Harmonisation of accounting standards: disclosure policies and practices of european commercial banks
par Michael Forzeh Fossung
Gothenburg University - Master of Science (MSc) Accounting 2002
It is important to note the compatibility of theory with our findings. European countries have been grouped in to cultural groups (Nordic, Germanic, and Anglo-Saxon) by Radebaugh and Gray (1997) of based on a similar reporting tradition. The findings show that it is no longer the issue of cultural groupings. Banks reporting practice is now very much influenced by the regulations of the stock markets where they seek listing or where they are listed. This assertion matches with Nobes and Robert's (1998) findings that although the Netherlands practices Roman law, its reporting culture is similar to the UK. It is in this light that we fit the relevance of our findings that three very significant factors; namely, company culture, laws and regulations, and international business environment affect, very much, the company reporting practice.
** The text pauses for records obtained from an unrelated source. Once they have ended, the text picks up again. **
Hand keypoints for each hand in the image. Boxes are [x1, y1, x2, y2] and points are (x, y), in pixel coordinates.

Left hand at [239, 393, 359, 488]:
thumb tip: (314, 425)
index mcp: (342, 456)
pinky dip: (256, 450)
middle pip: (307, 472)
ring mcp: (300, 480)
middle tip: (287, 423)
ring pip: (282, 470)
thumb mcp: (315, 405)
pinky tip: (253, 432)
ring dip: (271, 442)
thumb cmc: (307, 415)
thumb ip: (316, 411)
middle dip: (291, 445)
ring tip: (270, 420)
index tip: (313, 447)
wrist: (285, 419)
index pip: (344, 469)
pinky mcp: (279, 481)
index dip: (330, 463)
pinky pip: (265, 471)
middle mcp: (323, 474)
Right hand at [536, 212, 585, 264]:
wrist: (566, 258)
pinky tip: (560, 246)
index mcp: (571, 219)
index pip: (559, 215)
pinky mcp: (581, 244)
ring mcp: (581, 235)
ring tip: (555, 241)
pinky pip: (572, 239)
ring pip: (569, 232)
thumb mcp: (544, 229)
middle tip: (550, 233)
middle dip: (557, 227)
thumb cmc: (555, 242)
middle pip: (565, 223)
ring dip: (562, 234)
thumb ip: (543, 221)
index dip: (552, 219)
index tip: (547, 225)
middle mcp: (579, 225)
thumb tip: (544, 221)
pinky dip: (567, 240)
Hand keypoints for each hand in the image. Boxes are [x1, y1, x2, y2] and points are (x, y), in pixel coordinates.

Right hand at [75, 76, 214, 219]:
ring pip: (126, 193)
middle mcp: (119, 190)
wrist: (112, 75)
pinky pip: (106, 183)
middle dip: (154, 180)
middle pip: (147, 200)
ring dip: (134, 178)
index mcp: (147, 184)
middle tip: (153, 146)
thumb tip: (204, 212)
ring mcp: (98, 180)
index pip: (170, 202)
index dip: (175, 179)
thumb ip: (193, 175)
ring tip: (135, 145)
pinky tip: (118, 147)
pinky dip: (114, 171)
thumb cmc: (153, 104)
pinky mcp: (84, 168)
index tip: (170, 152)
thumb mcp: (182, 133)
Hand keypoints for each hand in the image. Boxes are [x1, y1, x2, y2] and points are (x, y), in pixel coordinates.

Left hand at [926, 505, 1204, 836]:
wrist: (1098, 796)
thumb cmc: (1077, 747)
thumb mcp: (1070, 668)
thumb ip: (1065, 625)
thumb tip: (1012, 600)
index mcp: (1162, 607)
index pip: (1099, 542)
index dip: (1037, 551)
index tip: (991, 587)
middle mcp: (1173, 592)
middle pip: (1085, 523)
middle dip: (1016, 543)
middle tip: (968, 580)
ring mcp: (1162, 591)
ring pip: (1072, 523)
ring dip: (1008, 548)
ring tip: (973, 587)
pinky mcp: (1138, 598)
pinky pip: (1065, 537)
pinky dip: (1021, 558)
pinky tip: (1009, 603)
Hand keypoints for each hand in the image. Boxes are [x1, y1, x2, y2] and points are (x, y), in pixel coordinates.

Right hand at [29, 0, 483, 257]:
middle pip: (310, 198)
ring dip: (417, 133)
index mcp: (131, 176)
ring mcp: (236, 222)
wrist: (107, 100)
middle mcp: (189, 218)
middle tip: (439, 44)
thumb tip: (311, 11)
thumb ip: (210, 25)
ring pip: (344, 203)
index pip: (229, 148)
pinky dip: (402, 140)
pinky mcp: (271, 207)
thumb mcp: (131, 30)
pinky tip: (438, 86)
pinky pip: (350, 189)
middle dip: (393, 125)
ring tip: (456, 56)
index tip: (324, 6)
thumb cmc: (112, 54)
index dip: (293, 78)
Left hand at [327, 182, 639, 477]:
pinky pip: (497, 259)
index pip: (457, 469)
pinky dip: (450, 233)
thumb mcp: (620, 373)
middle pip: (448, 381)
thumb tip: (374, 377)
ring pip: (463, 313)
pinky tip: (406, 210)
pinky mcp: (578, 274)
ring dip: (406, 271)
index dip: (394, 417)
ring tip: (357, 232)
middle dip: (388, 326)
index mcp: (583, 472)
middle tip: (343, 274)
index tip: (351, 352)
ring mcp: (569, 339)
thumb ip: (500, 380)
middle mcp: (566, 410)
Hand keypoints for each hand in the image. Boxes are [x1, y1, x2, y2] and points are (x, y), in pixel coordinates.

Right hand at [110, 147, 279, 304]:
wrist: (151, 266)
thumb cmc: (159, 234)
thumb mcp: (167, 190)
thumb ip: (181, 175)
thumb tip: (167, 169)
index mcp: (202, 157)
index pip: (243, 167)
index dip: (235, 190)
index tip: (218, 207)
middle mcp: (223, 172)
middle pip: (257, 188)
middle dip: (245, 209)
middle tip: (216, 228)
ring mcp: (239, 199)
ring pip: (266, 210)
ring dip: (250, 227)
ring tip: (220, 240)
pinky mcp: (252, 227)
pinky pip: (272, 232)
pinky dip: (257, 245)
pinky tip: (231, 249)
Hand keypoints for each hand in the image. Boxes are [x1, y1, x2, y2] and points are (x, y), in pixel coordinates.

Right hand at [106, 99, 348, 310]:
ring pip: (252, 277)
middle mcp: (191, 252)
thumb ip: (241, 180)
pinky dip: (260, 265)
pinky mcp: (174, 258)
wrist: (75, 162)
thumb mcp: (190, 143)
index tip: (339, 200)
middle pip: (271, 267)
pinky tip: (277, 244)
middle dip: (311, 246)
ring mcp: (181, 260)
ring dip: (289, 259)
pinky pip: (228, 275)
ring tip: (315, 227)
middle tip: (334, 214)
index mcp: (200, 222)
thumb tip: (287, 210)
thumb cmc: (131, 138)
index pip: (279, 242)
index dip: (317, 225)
The banks are building a strong culture based on their reporting needs. Although laws and regulations hinder this cultural building, most banks are very much interested in gaining protection against the high competition within the international banking industry of today. Most banks are gradually shifting from geographical groupings to market oriented, and acting in the company's interest. The practice differs from theories to some extent.
Another significant difference between practice and theory is seen in the `Art' of reporting. Although two banks may use the same accounting standards16(*), many differences arise from the interpretation and application of these standards. Also, we have discovered that compatibility is not achievable when the standards give room for too many optional principles.
It is difficult to draw a line on whether the annual accounts provided by a particular bank is the best. This is because a satisfactory information to be obtained from any financial statements depends greatly on the needs of the user of such statements. Any conclusion on this aspect is therefore subjective. Considering that quality it self means fitness for purpose, the user who does not find specific information of interest on the annual report considers such a report to be of low quality. There are too many variables to draw a line on this issue.
As a concluding note, the statement that «Standards have brought about uniform reporting within the EU banking sector» is untrue. However, standards have helped to increase harmonization and reduce divergence-reporting policies. Banks within one country and within one-security markets have proven to have more comparable reporting policies and practices.
MNEs local enterprises
IASs EC Directives
The figure above illustrates that by 2010 the accounting Directive of the European Commission will be redirected to regulating reporting practices of Banks operating within the EU territory. This is because the standards will be inappropriate to be used by global Banks as most of them will be using the International Accounting Standards (IASs) of the International Accounting Standards Committee. The use of IASs has already been expressed in our case by the German banks. Another probability is for the EC to completely duplicate the IASs into the EC Directive. (See projectile in above diagram). An activity like this will not be helpful in that it will only increase the amount of paper work and papers available; yet, another waste of the limited resources. Consequently, it is most likely that the International Accounting Standards will be used by all global Banks.
* 16 As in SEB and FöreninsSparbanken, Deutsche and Dresdner, HSBC and Barclays.